Сиддхартха видел это и улыбался.
– Нагнись ко мне! – прошептал он на ухо Говинде. – Нагнись ко мне! Так, еще ближе! Совсем близко! Поцелуй меня в лоб, Говинда.
Но когда Говинда, изумленный и все же влекомый великой любовью и предчувствием, исполнил желание друга, в ту минуту, когда, низко склонившись, коснулся губами его чела, произошло нечто удивительное. В то время, как его мысль была все еще занята странными словами Сиддхартхи, в то время, как он тщетно и против воли пытался представить себе время несуществующим, а Сансару и Нирвану – как нечто единое, в то время, как в нем боролись некоторое презрение к словам друга с необъятной любовью и благоговением к его личности, с ним произошло следующее.

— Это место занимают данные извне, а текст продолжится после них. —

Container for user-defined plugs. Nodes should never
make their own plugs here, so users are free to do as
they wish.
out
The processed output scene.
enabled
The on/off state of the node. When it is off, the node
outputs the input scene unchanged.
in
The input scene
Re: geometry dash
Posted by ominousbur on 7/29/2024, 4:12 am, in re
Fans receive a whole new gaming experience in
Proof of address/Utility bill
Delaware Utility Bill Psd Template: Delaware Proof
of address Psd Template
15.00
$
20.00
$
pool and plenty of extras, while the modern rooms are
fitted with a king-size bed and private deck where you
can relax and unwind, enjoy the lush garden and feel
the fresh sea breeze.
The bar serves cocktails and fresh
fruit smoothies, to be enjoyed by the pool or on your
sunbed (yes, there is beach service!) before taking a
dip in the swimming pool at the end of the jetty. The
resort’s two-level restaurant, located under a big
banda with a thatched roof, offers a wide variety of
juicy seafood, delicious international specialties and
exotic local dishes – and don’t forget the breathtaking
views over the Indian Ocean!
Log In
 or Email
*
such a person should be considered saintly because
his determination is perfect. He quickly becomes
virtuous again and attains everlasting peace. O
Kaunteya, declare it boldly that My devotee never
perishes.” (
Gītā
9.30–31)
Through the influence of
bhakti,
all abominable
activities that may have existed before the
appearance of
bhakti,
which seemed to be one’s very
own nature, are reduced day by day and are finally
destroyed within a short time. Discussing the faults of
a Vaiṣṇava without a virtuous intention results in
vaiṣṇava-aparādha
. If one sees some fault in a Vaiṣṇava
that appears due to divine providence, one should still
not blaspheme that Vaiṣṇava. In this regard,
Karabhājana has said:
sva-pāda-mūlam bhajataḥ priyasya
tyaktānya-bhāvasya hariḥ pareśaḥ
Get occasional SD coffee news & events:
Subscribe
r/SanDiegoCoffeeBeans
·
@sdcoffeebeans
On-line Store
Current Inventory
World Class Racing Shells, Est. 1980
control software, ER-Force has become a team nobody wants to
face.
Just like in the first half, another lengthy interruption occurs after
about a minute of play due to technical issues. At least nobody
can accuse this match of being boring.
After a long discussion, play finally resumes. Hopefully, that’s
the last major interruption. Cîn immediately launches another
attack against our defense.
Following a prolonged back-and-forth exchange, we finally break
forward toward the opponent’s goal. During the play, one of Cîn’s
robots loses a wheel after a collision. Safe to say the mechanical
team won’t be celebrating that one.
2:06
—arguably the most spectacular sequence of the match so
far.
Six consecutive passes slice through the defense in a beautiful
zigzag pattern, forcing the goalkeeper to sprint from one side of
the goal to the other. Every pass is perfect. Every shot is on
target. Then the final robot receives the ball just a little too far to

Лицо его друга, Сиддхартхи, куда-то стушевалось. Вместо него он увидел перед собой другие лица, множество лиц, длинный ряд, катящийся поток из сотен, тысяч лиц. Все они проходили и исчезали, и в то же время все, казалось, существовали одновременно, все непрерывно менялись и возобновлялись и тем не менее были Сиддхартхой. Он видел перед собой голову умирающей рыбы – карпа с бесконечно-страдальчески открытым ртом, с угасающим взглядом – он видел лицо новорожденного pебенка, красное и сморщенное, искривленное плачем – он видел лицо убийцы, видел, как последний вонзает нож в тело человека – и тут же видел этого преступника связанным и упавшим на колени, и рядом палача, отрубающего ему голову одним взмахом меча. Он видел тела мужчин и женщин, обнаженные, в позах и судорогах неистовой страсти – видел распростертые трупы, тихие, холодные, пустые – видел головы разных зверей: кабанов, крокодилов, слонов, быков, птиц – видел богов: Кришну, Агни. Все эти лица и фигуры он видел в тысячах сочетаний, то любящими и помогающими друг другу, то ненавидящими и уничтожающими друг друга, то вновь возрождающимися. Каждое было воплощенным стремлением к смерти, было страстным, мучительным признанием бренности, и ни одно, однако, не умирало; каждое только менялось, рождалось вновь, получало новое лицо, и все это без всякого промежутка во времени между тем и другим видом. Все эти образы и лица то находились в покое, то текли, рождали друг друга, плыли куда-то и сливались вместе, а над всем этим потоком постоянно лежало что-то тонкое, бесплотное и все-таки имеющее субстанцию, словно тонкое стекло или яйцо, словно прозрачная кожа, или скорлупа, или маска из воды, и эта маска улыбалась, и этой маской было улыбающееся лицо Сиддхартхи, которого он, Говинда, в эту самую минуту касался своими губами. И эта улыбка маски, эта улыбка единства над стремительным потоком образований, эта улыбка единовременности над тысячами рождений и смертей, эта улыбка Сиддхартхи была точь-в-точь такая же, как та тихая, тонкая, непроницаемая, не то благосклонная, не то насмешливая, мудрая, имеющая тысячу оттенков, улыбка Гаутамы Будды, которую он, Говинда, сотни раз созерцал с благоговением. Так, – сознавал Говинда, – могут улыбаться только Совершенные.
Уже не сознавая, существует ли время, продолжалось ли это созерцание один миг или целый век, не зная даже, существует ли действительно Сиддхартха или Гаутама, Я и Ты, словно пронзенный насквозь божественной стрелой, от которой сладка и рана, до глубины души потрясенный и очарованный – Говинда еще с минуту простоял, склонившись над тихим лицом Сиддхартхи, которое он только что поцеловал, которое только что было ареной всевозможных образований, зарождений и существований. Теперь, после того, как под его поверхностью снова сомкнулась глубина множественности, это лицо приняло свое прежнее выражение. Сиддхартха опять улыбался – тихой, чуть заметной, кроткой улыбкой, не то исполненной доброты, не то насмешливой – точь-в-точь, как улыбался он, Возвышенный.
Низко поклонился ему Говинда. Слезы, которых он даже не чувствовал, струились по его старому лицу. Ярким пламенем горело в его сердце чувство глубочайшей любви, смиреннейшего поклонения. Низко-низко поклонился он – до самой земли – перед неподвижно сидящим, чья улыбка напомнила ему все, что он когда-либо любил в своей жизни, что когда-либо в его жизни было для него дорого и священно.